Constraints & Assumptions
-
Historical rates are mostly immutable but can be corrected.
-
Consumers include internal services, analysts, dashboards, and batch data pipelines.
-
Precision, snapshot semantics, auditability, and versioning matter for financial use cases.
-
State assumptions for currencies, pairs, granularity, retention, and latency targets.
Clarifying Questions to Ask
-
What granularity is required: daily, hourly, minute, tick, or all of these?
-
Do callers need bid, ask, mid, OHLC, or conversion endpoints?
-
What is the required P95 latency and availability SLO?
-
How often do corrections happen and do consumers need as-of historical snapshots?
Part 1 - APIs
Define read endpoints and optional ingestion endpoints.

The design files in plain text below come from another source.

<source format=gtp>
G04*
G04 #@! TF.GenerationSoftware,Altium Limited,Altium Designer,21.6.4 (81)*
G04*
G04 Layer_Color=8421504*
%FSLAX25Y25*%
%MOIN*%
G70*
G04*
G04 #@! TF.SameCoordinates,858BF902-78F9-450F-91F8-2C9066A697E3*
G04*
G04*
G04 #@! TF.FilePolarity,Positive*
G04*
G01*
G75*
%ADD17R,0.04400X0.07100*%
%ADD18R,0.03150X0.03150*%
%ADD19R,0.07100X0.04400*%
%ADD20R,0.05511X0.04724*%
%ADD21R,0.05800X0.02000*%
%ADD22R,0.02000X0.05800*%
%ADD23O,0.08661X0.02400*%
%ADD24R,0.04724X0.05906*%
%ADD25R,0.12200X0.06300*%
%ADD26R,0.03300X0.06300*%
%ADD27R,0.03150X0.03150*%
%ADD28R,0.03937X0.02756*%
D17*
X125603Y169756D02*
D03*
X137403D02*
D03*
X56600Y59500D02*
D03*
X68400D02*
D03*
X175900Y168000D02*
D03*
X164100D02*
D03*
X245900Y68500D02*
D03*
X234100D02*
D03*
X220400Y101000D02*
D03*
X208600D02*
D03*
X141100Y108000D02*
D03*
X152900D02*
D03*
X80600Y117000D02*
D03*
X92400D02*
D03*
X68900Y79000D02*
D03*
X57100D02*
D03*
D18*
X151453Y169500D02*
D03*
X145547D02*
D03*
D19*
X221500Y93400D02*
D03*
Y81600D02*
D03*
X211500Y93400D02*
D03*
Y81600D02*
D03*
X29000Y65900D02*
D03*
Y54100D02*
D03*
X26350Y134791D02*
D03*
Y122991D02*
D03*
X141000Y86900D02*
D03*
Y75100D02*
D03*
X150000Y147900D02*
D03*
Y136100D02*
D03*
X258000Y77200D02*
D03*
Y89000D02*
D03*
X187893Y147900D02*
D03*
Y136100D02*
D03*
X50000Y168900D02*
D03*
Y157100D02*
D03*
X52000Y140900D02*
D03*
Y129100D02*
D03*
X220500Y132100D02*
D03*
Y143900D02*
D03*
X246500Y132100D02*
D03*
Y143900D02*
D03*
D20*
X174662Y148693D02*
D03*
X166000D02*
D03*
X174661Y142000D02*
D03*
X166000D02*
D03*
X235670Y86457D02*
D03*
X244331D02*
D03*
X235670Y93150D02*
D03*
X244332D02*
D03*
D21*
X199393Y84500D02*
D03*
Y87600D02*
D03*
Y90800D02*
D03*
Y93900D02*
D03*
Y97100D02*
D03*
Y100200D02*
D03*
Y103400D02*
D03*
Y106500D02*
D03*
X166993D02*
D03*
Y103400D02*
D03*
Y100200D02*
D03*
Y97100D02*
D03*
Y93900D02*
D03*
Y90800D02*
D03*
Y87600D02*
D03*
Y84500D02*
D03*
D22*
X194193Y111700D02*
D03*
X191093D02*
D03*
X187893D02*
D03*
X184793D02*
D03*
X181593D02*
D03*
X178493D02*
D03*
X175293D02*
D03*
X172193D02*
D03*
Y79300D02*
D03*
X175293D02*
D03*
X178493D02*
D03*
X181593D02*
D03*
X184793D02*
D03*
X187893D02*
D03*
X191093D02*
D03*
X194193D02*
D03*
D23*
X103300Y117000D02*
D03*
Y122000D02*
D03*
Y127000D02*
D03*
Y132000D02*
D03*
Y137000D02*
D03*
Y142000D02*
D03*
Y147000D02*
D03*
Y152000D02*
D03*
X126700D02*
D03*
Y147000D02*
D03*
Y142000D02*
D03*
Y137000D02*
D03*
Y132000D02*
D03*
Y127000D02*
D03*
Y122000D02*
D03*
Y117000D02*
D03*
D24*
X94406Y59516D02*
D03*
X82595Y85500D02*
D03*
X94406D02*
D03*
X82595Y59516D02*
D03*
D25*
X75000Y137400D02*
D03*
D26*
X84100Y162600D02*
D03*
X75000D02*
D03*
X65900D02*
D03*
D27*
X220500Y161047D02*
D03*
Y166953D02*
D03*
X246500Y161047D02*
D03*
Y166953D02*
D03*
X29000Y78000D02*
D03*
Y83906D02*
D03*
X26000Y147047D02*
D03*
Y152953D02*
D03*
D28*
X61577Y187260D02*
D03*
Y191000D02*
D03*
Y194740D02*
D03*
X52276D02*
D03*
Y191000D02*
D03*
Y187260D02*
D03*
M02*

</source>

What This Part Should Cover
-
Point-in-time rate, time-series rates, conversion, OHLC or aggregate endpoints, and internal ingest.
-
Versioning, pagination, auth, rate limits, idempotency, error handling, precision, and response contracts.
-
REST or gRPC trade-offs for internal callers.
Part 2 - Data Model
Design the entities and fields.
What This Part Should Cover
-
Currency, currency pair, timestamp, granularity, price type, scaled integer rate, source, version, as-of time, quality flags, and provenance.
-
Indexes and keys for pair and time-range access.
-
Correction handling with immutable versions and audit history.

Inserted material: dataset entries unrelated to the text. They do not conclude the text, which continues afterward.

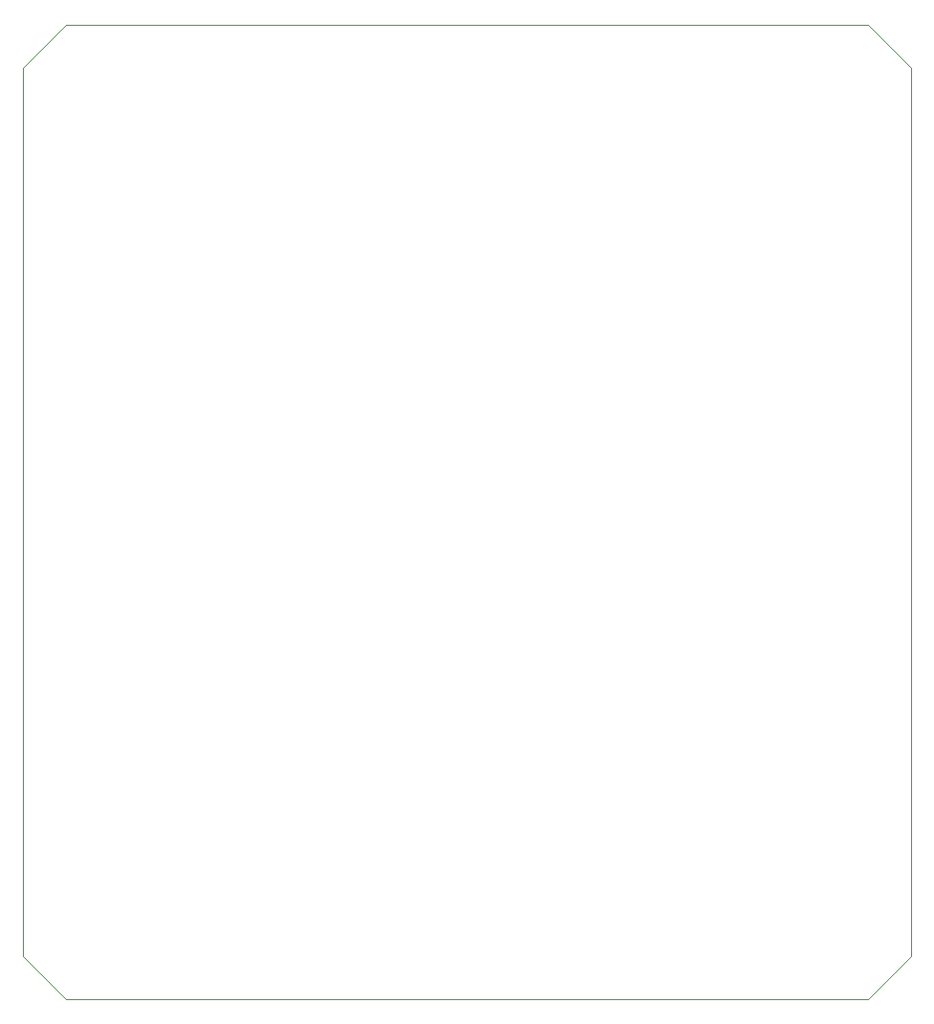
<source format=gbr>
G04 #@! TF.GenerationSoftware,KiCad,Pcbnew,(5.1.2)-2*
G04 #@! TF.CreationDate,2020-01-16T13:47:14+08:00*
G04 #@! TF.ProjectId,wingxx-receiver-v3,77696e67-7878-42d7-9265-636569766572,rev?*
G04 #@! TF.SameCoordinates,Original*
G04 #@! TF.FileFunction,Profile,NP*
%FSLAX46Y46*%
G04 Gerber Fmt 4.6, Leading zero omitted, Abs format (unit mm)*
G04 Created by KiCad (PCBNEW (5.1.2)-2) date 2020-01-16 13:47:14*
%MOMM*%
%LPD*%
G04 APERTURE LIST*
%ADD10C,0.100000*%
G04 APERTURE END LIST*
D10*
X149860000Y-58420000D02*
X153670000Y-62230000D01*
X149860000Y-144780000D02*
X153670000Y-140970000D01*
X74930000Y-140970000D02*
X78740000Y-144780000D01*
X78740000Y-58420000D02*
X74930000Y-62230000D01*
X153670000Y-62230000D02*
X153670000Y-140970000D01*
X78740000Y-58420000D02*
X149860000Y-58420000D01*
X74930000Y-140970000D02*
X74930000Y-62230000D01*
X149860000Y-144780000D02*
X78740000Y-144780000D01*
M02*

</source>
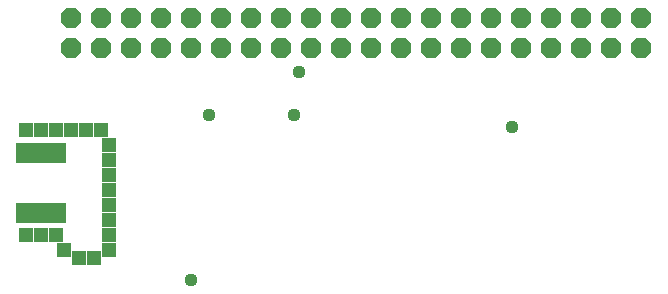
<source format=gbs>
G75*
%MOIN*%
%OFA0B0*%
%FSLAX25Y25*%
%IPPOS*%
%LPD*%
%AMOC8*
5,1,8,0,0,1.08239X$1,22.5*
%
%ADD10R,0.16800X0.06800*%
%ADD11OC8,0.06800*%
%ADD12C,0.04400*%
%ADD13R,0.04762X0.04762*%
D10*
X0016800Y0051800D03*
X0016800Y0071800D03*
D11*
X0026800Y0106800D03*
X0036800Y0106800D03*
X0046800Y0106800D03*
X0056800Y0106800D03*
X0066800Y0106800D03*
X0076800Y0106800D03*
X0086800Y0106800D03*
X0096800Y0106800D03*
X0106800Y0106800D03*
X0116800Y0106800D03*
X0126800Y0106800D03*
X0136800Y0106800D03*
X0146800Y0106800D03*
X0156800Y0106800D03*
X0166800Y0106800D03*
X0176800Y0106800D03*
X0186800Y0106800D03*
X0196800Y0106800D03*
X0206800Y0106800D03*
X0216800Y0106800D03*
X0216800Y0116800D03*
X0206800Y0116800D03*
X0196800Y0116800D03*
X0186800Y0116800D03*
X0176800Y0116800D03*
X0166800Y0116800D03*
X0156800Y0116800D03*
X0146800Y0116800D03*
X0136800Y0116800D03*
X0126800Y0116800D03*
X0116800Y0116800D03*
X0106800Y0116800D03*
X0096800Y0116800D03*
X0086800Y0116800D03*
X0076800Y0116800D03*
X0066800Y0116800D03*
X0056800Y0116800D03*
X0046800Y0116800D03*
X0036800Y0116800D03*
X0026800Y0116800D03*
D12*
X0072800Y0084400D03*
X0101000Y0084400D03*
X0102800Y0098800D03*
X0173600Y0080200D03*
X0066800Y0029200D03*
D13*
X0029300Y0036800D03*
X0034300Y0036800D03*
X0039300Y0039300D03*
X0039300Y0044300D03*
X0039300Y0049300D03*
X0039300Y0054300D03*
X0039300Y0059300D03*
X0039300Y0064300D03*
X0039300Y0069300D03*
X0039300Y0074300D03*
X0036800Y0079300D03*
X0031800Y0079300D03*
X0026800Y0079300D03*
X0021800Y0079300D03*
X0016800Y0079300D03*
X0011800Y0079300D03*
X0011800Y0044300D03*
X0016800Y0044300D03*
X0021800Y0044300D03*
X0024300Y0039300D03*
M02*

</source>
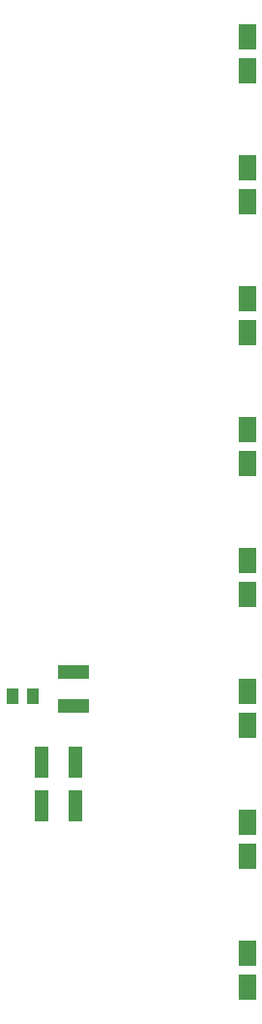
<source format=gbp>
G04 EAGLE Gerber RS-274X export*
G75*
%MOMM*%
%FSLAX34Y34*%
%LPD*%
%INSolderpaste Bottom*%
%IPPOS*%
%AMOC8*
5,1,8,0,0,1.08239X$1,22.5*%
G01*
G04 Define Apertures*
%ADD10R,1.553600X2.197800*%
%ADD11R,1.031200X1.420200*%
%ADD12R,2.715300X1.164600*%
%ADD13R,1.164600X2.715300*%
D10*
X241300Y1001751D03*
X241300Y971829D03*
X241300Y887451D03*
X241300Y857529D03*
X241300Y773151D03*
X241300Y743229D03*
X241300Y658851D03*
X241300Y628929D03*
X241300Y544551D03*
X241300Y514629D03*
X241300Y430251D03*
X241300Y400329D03*
X241300Y315951D03*
X241300Y286029D03*
X241300Y201651D03*
X241300Y171729D03*
D11*
X35255Y425450D03*
X53645Y425450D03*
D12*
X88900Y417046D03*
X88900Y446554D03*
D13*
X61446Y368300D03*
X90954Y368300D03*
X90954Y330200D03*
X61446Y330200D03*
M02*

</source>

Part 3 - Storage and Caching
Choose hot storage, cold storage, partitioning, replication, retention, and caching strategy.
What This Part Should Cover
-
Wide-column, time-series SQL, object storage, Parquet, hot versus cold paths, partitioning by pair and time, and downsampling.
-
In-process, distributed, and precomputed caches; cache keys, TTLs, invalidation, and correction fanout.
-
Cost-efficiency trade-offs.
Part 4 - Consistency, Scalability, and Failure Handling
Explain freshness, snapshot semantics, scaling, multi-region design, and failure modes.
What This Part Should Cover
-
Strong versus eventual consistency, as-of reads, correction propagation, and backfill behavior.
-
Capacity estimates for 10k QPS, autoscaling, read replicas, multi-region failover, and provider outages.
-
Degraded modes and client guidance.
Part 5 - Monitoring and Operations
Define SLIs, SLOs, alerts, tracing, data quality checks, and runbooks.
What This Part Should Cover
-
Latency, availability, error rate, cache hit rate, freshness, correction lag, ingestion lag, and data quality metrics.
-
Reconciliation against providers, anomaly detection, missing data alerts, and audit reports.
-
Incident runbooks for stale data, bad corrections, provider outages, and regional failures.
What a Strong Answer Covers
-
Financial precision and audit semantics.
-
A serving design that handles hot reads and rare corrections.
-
Clear caching and invalidation strategy.
-
Operational controls for correctness, freshness, and reliability.
Follow-up Questions
-
How would you invalidate caches after a correction?
-
What if two providers disagree?
-
How would you support snapshot-consistent backfills?
-
What is the hot key risk for USD/EUR?
-
Which SLO matters most for analysts versus online services?